Erschienen in:
24.01.2020 | Original Article
Plasma vasohibin-1 and vasohibin-2 are useful biomarkers in patients with esophageal squamous cell carcinoma
verfasst von:
Miho Yamamoto, Soji Ozawa, Yamato Ninomiya, Kazuo Koyanagi, Junya Oguma, Akihito Kazuno, Hitoshi Hara, Kentaro Yatabe, Hiroshi Kajiwara, Naoya Nakamura, Yasufumi Sato
Erschienen in:
Esophagus
|
Ausgabe 3/2020
Einloggen, um Zugang zu erhalten
Abstract
Background
Vasohibins (VASH), which are angiogenesis regulators, consist of Vasohibin-1 (VASH1) and Vasohibin-2 (VASH2). VASH1 is an angiogenesis inhibitor, while VASH2 is a proangiogenic factor. Patients with esophageal squamous cell carcinoma (ESCC) with high tumor expression levels of VASH1 and VASH2 have been reported to show a poor prognosis. The clinical significance of VASH concentrations in the blood of patients with ESCC has not yet been investigated.
Methods
Plasma samples from 89 patients with ESCC were analyzed, and the relationships between the plasma VASH concentrations and the clinicopathological factors of the patients were evaluated. Immunohistochemical examination (IHC) of the resected tumor specimens for VASH was performed in 56 patients, and the correlation between the plasma VASH concentrations and tumor expression levels of VASH was analyzed.
Results
The patient group with high plasma concentrations of VASH1 showed a higher frequency of lymph node metastasis (P = 0.01) and an invasive growth pattern (P = 0.05). Furthermore, poorly differentiated cancer occurred at a higher frequency in the patient group with high plasma concentrations of VASH2 (P < 0.01).
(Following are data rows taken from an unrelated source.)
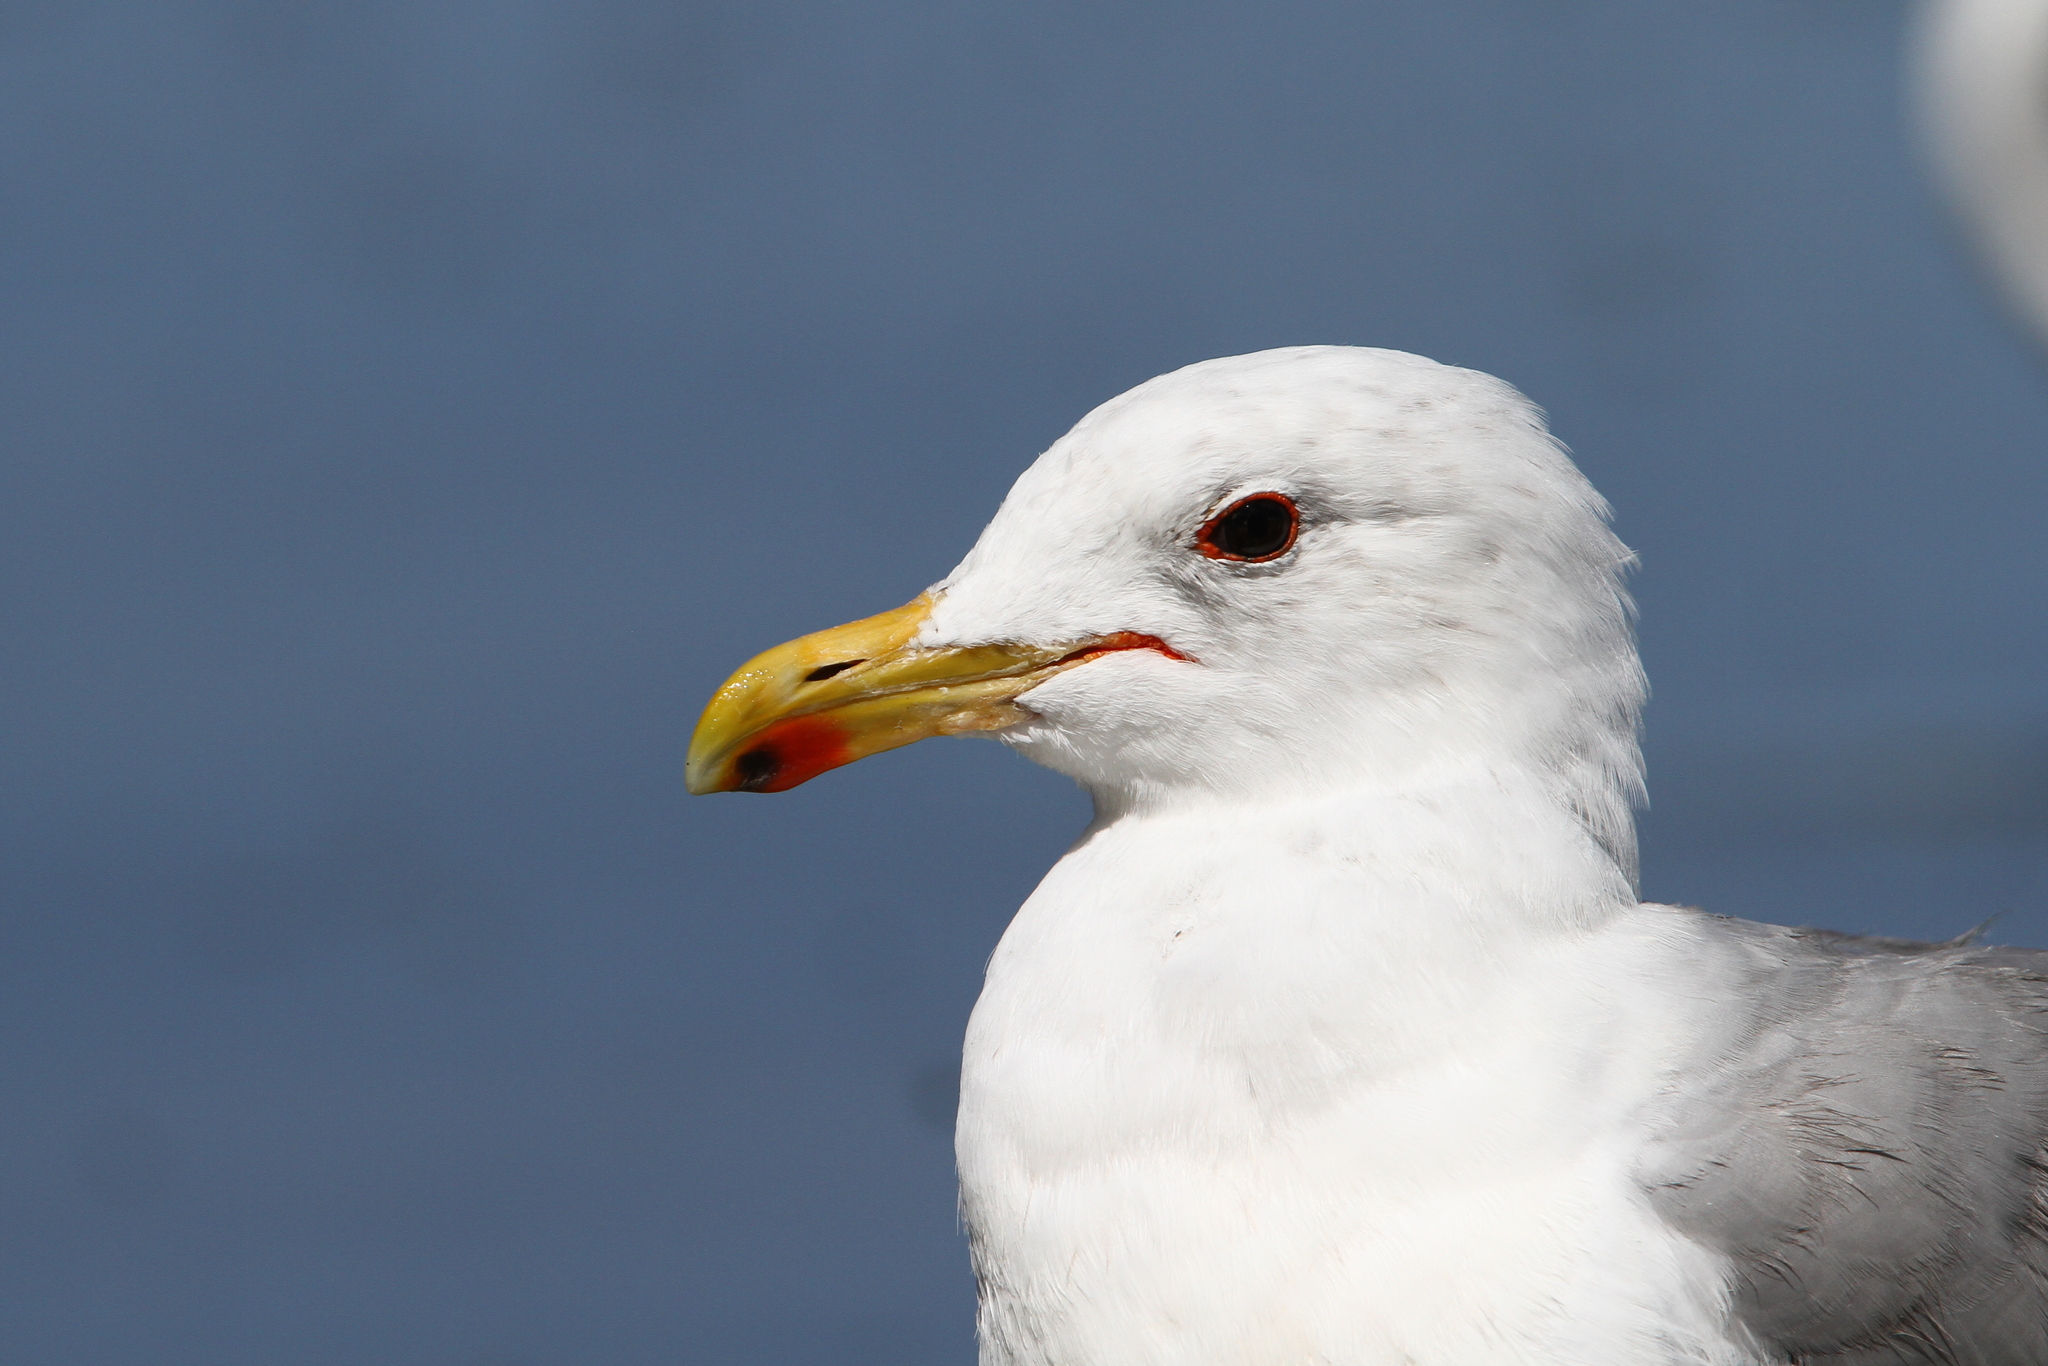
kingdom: Animalia
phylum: Chordata
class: Aves
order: Charadriiformes
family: Laridae
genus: Larus
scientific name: Larus californicus
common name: California gull
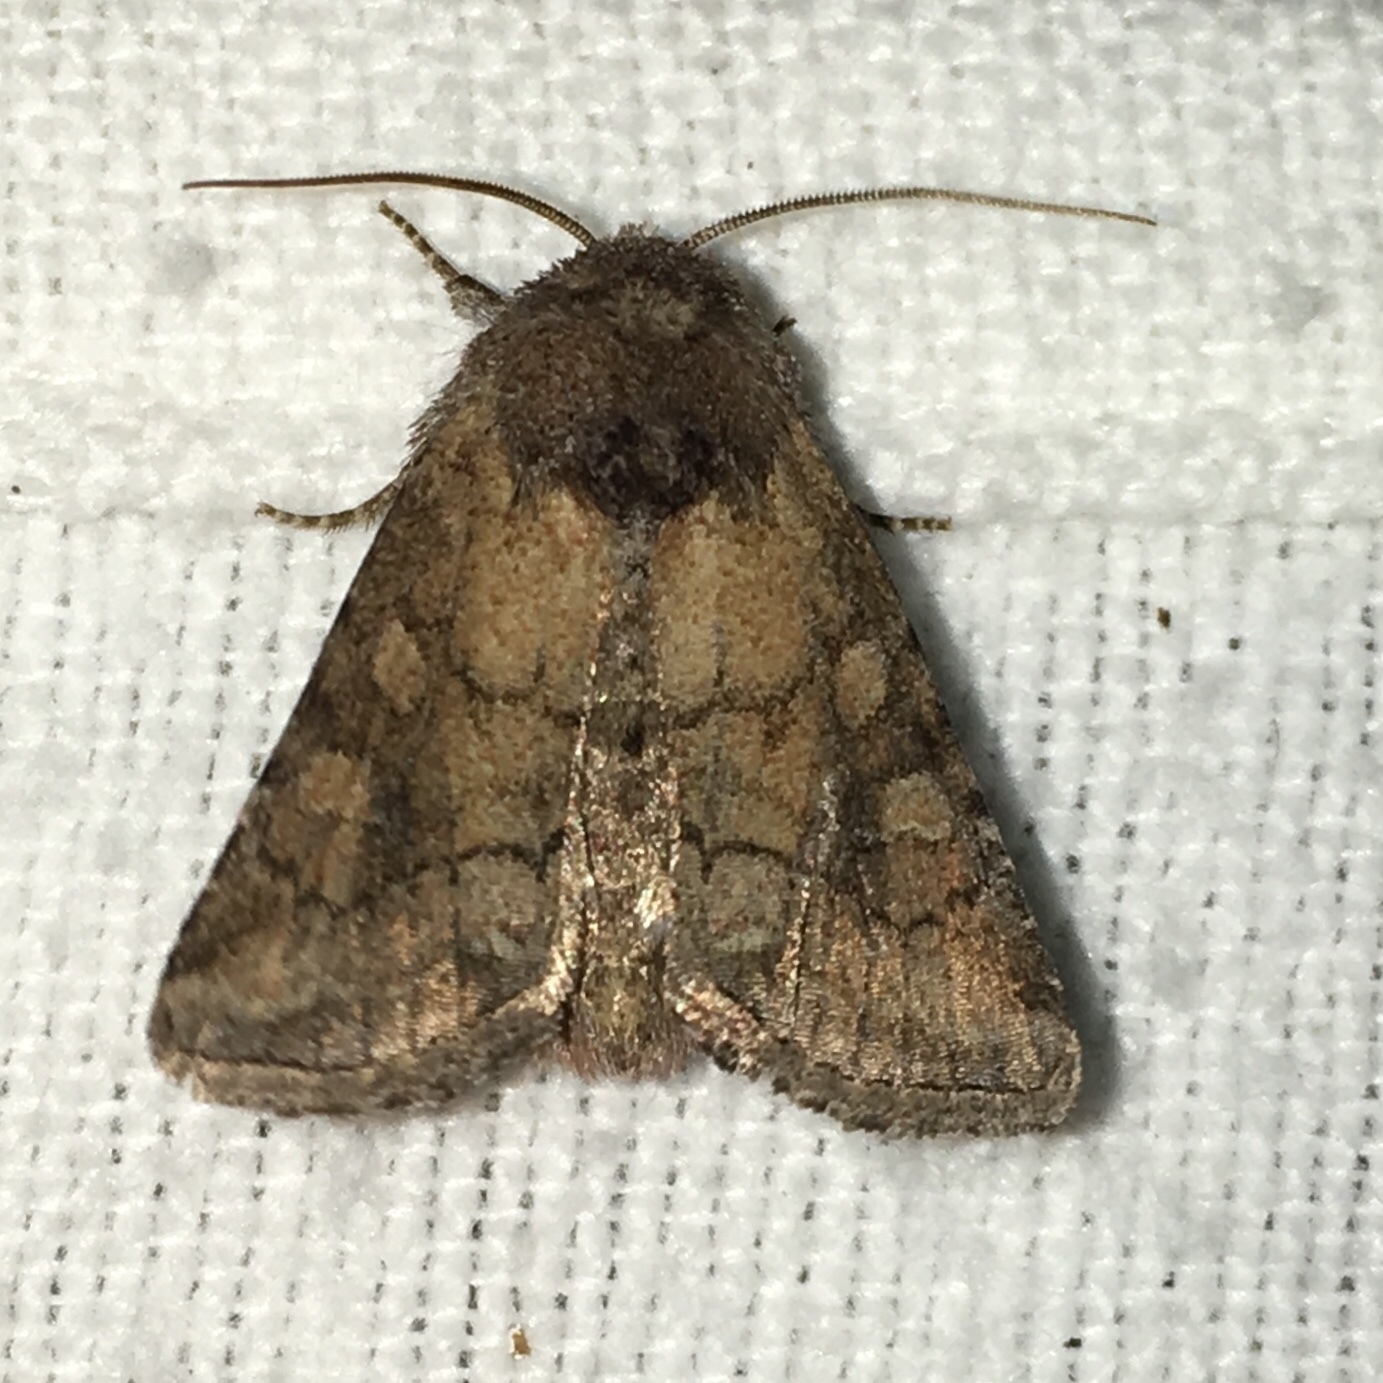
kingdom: Animalia
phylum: Arthropoda
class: Insecta
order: Lepidoptera
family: Noctuidae
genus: Lacinipolia
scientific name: Lacinipolia meditata
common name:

High tumor expression levels of VASH1 were encountered more frequently in the patient group with high plasma concentrations of VASH1 (P = 0.03), and high tumor expression levels of VASH2 were encountered more frequently in the patient group with high plasma concentrations of VASH2 (P = 0.04).
Conclusions
In patients with ESCC, high plasma concentrations were associated with poor clinical outcomes for both VASH1 and VASH2. We propose that results indicate that plasma VASH1 and VASH2 are useful biomarkers in patients with ESCC.